Hal itu dituangkan dalam nota kesepahaman (MoU) e-catalog antara SKK Migas dan KKKS, yang ditandatangani bersama, Kamis (13/4).
Melalui e-catalog ini, SKK Migas dan KKKS bisa lebih mempercepat digitalisasi pengadaan barang/jasa. Proses ini juga diharapkan mampu menciptakan proses rantai suplai hulu migas semakin efektif, efisien, akuntabel dan memberikan manfaat bagi tumbuh kembang kemampuan dalam negeri.
Menurut Deputi Dukungan Bisnis SKK Migas, Rudi Satwiko, sistem digital yang dikembangkan SKK Migas ini merupakan tindaklanjut dari arahan Presiden Joko Widodo agar pengadaan barang dan jasa dilakukan secara e-catalog untuk menciptakan efisiensi dan transparansi.
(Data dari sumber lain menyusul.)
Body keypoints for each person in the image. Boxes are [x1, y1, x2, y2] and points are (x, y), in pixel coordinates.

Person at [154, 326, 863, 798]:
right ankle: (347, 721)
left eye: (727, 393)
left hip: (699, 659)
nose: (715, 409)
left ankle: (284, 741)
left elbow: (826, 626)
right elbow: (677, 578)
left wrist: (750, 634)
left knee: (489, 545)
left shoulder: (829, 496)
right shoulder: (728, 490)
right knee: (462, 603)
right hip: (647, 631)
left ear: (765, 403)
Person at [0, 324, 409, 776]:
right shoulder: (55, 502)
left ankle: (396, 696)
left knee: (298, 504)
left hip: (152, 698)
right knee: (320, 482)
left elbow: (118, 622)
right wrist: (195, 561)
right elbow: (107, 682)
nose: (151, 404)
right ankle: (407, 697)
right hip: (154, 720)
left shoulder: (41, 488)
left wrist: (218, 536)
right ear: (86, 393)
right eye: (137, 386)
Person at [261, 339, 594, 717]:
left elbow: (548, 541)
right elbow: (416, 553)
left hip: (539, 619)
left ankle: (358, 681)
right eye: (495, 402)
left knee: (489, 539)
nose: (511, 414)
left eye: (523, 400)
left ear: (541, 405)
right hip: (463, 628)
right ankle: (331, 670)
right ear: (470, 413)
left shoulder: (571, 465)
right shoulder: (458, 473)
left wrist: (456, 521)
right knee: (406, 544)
“E-catalog di sektor hulu migas menunjukkan bahwa industri hulu migas memiliki komitmen yang kuat untuk mendukung efisiensi sekaligus memberikan kesempatan kepada perusahaan dalam negeri untuk ikut berkiprah menjadi penyedia barang dan jasa di industri hulu migas,” ungkap Rudi.
Melalui e-catalog diharapkan juga akan semakin meningkatkan porsi TKDN industri hulu migas yang saat ini sudah melampaui target Pemerintah. Tahun 2022, capaian TKDN hulu migas sebesar 64 persen atau sudah melampaui target TKDN Pemerintah yang ditetapkan 50 persen hingga tahun 2024.
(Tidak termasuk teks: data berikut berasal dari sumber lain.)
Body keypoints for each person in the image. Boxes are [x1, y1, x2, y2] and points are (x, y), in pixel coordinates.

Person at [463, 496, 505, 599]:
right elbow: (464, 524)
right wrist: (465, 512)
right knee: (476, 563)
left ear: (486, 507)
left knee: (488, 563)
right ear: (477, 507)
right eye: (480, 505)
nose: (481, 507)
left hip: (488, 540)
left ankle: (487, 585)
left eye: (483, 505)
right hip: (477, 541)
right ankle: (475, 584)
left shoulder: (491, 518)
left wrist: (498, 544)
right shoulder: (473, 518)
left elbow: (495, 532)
Lebih lanjut, Rudi menyampaikan bahwa e-catalog ini diharapkan dapat lebih memudahkan KKKS dalam mencari penyedia barang dan jasa. Tentunya, kemudahan ini harus terus ditingkatkan, mengingat tahun 2023 investasi hulu migas nilainya sangat besar hingga mencapai US$ 15,5 miliar atau meningkat 26 persen dibandingkan realisasi investasi hulu migas tahun 2022.
“Investasi yang besar tersebut akan membantu meningkatkan industri dalam negeri sehingga memperkuat upaya mendorong penyedia barang/jasa nasional dapat menjadi tuan rumah di negeri sendiri,” tegasnya.
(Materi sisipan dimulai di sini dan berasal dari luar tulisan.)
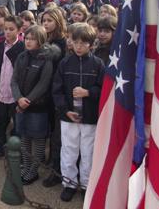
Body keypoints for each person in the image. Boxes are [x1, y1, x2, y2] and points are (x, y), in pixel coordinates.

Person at [53, 23, 104, 202]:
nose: (79, 46)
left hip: (90, 117)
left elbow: (103, 88)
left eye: (83, 43)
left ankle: (86, 184)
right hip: (69, 117)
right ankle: (69, 183)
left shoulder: (98, 64)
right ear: (71, 43)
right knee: (69, 150)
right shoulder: (65, 63)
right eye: (76, 42)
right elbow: (57, 90)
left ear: (91, 43)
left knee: (88, 152)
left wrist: (89, 93)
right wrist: (65, 111)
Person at [12, 25, 56, 185]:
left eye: (33, 39)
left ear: (41, 41)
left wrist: (27, 100)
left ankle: (33, 170)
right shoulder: (22, 57)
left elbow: (43, 85)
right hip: (21, 104)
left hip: (38, 107)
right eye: (27, 38)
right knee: (24, 137)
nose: (28, 41)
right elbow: (14, 80)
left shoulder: (46, 59)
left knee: (37, 139)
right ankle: (27, 166)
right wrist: (18, 98)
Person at [0, 16, 25, 161]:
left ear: (20, 31)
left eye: (11, 29)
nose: (7, 32)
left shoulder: (22, 48)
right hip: (1, 92)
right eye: (5, 29)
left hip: (15, 95)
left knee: (18, 126)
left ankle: (18, 152)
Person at [40, 7, 67, 187]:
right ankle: (48, 158)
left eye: (50, 20)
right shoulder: (45, 39)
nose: (46, 24)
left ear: (58, 21)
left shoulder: (62, 42)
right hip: (45, 90)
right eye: (43, 21)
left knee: (57, 134)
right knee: (48, 127)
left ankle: (57, 168)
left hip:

Sementara Kepala Divisi Program dan Komunikasi SKK Migas, Hudi D. Suryodipuro, menyebutkan bahwa e-catalog merupakan salah satu langkah untuk mendorong peningkatan multiplier effect industri hulu migas. Inovasi ini juga akan memberikan kesempatan yang lebih luas bagi penyedia barang/jasa dalam negeri untuk dapat berkiprah menjadi vendor industri hulu migas nasional.
“Efisiensi yang dihasilkan dalam pengadaan barang/jasa melalui e-catalog akan memberikan dampak positif bagi penerimaan negara dari hulu migas yang semakin optimal, serta meningkatkan daya saing industri hulu migas nasional dikancah global. Sehingga diharapkan dapat menarik lebih banyak investor untuk masuk ke hulu migas,” ujar Hudi.
Pembaharuan CIVD
Selain e-catalog, dilaksanakan pula penandatanganan nota kesepahaman centralized integrated vendor database (CIVD) oleh 25 KKKS. Pembaharuan nota kesepahaman CIVD ini sangat penting dilakukan guna memastikan pengembangan dan operasional sistem CIVD serta kejelasan cost sharing antara KKKS yang masuk dalam kegiatan CIVD.
Melalui CIVD industri hulu migas dapat membangun database vendor yang transparan dan akuntabel, karena CIVD merangkum semua rekanan yang ada di KKKS. Hingga Maret 2023, jumlah perusahaan dalam negeri yang terdaftar di dalam database tersebut mencapai 22.925 perusahaan.